I found this problem in the book "Challenging mathematical problems with elementary solutions" vol. 2 by A.M Yaglom and I.M Yaglom (it is the problem 123) and in the book I have it doesn't show the full solution and I am not sure that What they say there is right. The problem is:
Show that there exist arbitraly long sequences of 1's and 2's in which no digit or sequence of digits occurs three times in succession.
First, I observed that if we have a sequence like this, if we change the 1's with 2's and 2' with 1's the sequence will Fulfil the conditions too.

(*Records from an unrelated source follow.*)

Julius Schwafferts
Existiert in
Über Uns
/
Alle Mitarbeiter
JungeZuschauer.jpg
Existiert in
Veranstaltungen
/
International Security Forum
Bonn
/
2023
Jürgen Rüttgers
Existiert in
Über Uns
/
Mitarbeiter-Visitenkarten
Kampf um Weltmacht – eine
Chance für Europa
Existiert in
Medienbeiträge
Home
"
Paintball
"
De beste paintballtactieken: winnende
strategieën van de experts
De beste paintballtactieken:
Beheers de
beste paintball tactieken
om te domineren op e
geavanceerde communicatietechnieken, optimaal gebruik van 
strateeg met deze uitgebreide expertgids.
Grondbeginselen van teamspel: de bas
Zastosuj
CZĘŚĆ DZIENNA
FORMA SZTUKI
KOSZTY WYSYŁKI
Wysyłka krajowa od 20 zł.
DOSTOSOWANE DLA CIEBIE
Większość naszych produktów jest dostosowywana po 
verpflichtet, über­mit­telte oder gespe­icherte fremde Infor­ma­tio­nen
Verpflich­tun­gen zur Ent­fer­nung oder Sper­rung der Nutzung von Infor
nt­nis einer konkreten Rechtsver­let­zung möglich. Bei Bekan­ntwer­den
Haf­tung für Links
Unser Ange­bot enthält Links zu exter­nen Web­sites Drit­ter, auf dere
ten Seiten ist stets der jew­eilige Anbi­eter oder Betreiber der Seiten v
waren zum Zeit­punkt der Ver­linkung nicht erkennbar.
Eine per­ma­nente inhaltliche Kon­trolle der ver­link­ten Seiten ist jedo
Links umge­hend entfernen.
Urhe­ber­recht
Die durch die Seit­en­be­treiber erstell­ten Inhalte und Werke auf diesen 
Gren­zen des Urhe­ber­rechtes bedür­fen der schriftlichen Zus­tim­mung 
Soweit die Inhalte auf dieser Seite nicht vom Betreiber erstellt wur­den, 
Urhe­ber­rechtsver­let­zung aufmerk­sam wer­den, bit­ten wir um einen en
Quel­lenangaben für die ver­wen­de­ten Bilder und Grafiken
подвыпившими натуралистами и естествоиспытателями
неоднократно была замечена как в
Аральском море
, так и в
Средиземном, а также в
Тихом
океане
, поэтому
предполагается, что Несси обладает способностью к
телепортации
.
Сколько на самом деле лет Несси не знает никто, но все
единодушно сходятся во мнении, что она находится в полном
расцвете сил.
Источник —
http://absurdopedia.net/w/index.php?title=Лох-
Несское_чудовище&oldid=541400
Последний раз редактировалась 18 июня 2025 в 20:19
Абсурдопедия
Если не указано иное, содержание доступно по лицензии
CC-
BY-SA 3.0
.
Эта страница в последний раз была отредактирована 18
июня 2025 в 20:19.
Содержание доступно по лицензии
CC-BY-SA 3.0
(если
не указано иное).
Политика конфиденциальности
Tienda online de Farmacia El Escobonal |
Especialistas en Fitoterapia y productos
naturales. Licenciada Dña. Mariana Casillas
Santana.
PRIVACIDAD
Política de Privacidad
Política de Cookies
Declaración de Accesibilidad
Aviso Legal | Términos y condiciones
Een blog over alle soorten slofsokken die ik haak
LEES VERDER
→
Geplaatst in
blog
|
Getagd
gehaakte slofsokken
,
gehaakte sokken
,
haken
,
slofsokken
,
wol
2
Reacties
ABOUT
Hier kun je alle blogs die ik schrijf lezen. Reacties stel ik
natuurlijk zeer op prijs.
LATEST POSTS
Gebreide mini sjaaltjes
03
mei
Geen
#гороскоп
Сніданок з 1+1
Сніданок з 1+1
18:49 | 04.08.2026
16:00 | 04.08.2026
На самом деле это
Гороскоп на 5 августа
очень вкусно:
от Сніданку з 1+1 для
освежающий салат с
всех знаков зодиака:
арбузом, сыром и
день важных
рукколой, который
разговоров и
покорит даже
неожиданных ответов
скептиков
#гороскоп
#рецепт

Lets Say that We have such a sequence with $n$ digits. We add at the final $1$. If there is no digit or sequence of digits that occurs three times in succession, than We continue. If we have one of these, We change the 1's in 2's and 2's in 1's. But later i found that this isn't necesarly right. An example is "21122112211". We add 1 and We have 3 1's, so the sequence transforms in 122112211221 and 1221 repeats for 3 times. But maybe We can build a sequence such that We won't have such a thing.
Do you have Any ideea if this may work or What is the solution of this problem?
As @lulu mentioned in a comment, the Thue-Morse sequence is an infinite sequence with this property.
We can prove by long induction on $n$ that no sequence of length $n\ge 1$ occurs triply repeated:
First, assume that $n$ is odd. A basic property of the Thue-Morse sequence is that repeated single symbols only occur at odd positions -- that is, $a_{2n-1}=a_{2n}$ is possible, but $a_{2n}=a_{2n+1}$ is not. So if an odd-length sequence appears even two times in succession, it cannot have any neighboring symbols equal, because one of the copies of it would appear at a position of wrong parity. So the repeated sequence must have a strict alternation between 1s and 2s. But this means it begins and ends with the same symbols, so if there are three copies next to each other, there will be a repeated symbol at each of the two joins between copies. But these repetitions will also have different parity, which is again impossible.
On the other hand, suppose $n$ is even. Then taking just those symbols that are at even indices in the original Thue-Morse sequence will create a sequence of length $n/2$ that appears at half the index in the T-M sequence. (This is because the sequence of even-indexed symbols of the T-M sequence is the same as the sequence itself). But since $n/2<n$, the induction hypothesis says that this is impossible.